▸ **Assignment**
Please tally the lines in the items below that contain the word "Recruiting" and give only that number.

▸ **Data shown**
= = = = =
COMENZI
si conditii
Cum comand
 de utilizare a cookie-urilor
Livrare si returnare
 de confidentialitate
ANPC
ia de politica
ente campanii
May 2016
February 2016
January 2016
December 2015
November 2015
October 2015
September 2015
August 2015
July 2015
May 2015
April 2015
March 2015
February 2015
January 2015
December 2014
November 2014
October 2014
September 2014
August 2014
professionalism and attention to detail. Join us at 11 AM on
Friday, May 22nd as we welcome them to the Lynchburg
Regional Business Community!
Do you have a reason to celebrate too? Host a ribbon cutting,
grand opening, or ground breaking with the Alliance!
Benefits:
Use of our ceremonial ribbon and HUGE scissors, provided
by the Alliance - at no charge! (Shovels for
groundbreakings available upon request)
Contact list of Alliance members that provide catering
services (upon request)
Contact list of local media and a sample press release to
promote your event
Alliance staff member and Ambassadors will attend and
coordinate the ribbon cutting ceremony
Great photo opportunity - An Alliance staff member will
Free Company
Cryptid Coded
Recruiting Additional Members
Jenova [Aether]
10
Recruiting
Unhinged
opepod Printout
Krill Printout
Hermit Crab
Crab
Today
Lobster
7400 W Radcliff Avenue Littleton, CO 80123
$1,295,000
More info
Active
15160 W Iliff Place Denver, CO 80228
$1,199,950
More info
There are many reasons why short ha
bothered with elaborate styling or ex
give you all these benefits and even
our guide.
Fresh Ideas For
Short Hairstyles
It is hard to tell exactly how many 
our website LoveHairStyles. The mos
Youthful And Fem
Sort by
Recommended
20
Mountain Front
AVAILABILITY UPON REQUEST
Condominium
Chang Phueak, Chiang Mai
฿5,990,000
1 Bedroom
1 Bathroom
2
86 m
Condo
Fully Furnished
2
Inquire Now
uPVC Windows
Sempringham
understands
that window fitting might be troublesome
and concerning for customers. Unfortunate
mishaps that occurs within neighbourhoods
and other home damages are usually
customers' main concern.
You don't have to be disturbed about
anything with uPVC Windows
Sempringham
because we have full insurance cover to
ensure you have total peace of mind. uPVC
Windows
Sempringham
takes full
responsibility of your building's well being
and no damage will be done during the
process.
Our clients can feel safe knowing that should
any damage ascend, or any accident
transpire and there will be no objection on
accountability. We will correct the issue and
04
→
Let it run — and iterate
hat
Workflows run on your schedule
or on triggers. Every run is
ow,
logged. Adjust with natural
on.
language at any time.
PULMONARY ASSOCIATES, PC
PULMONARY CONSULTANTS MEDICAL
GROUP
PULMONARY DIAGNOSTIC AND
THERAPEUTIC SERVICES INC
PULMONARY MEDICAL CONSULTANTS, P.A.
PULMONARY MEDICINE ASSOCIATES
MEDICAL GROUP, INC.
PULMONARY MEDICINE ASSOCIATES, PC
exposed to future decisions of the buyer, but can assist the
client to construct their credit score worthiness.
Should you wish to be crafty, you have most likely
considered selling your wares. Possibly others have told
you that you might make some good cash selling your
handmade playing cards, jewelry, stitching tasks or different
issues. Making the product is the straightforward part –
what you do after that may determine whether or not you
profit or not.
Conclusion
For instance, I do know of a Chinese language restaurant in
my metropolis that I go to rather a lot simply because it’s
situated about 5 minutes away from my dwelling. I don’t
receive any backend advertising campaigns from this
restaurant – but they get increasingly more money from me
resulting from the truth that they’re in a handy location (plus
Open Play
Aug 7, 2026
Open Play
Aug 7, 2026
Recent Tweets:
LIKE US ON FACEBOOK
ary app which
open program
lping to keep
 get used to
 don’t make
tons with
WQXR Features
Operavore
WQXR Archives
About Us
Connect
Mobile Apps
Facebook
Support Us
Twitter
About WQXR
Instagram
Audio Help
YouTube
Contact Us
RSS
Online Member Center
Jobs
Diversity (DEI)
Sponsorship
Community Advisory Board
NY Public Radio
= = = = =
▸ **Your response**
2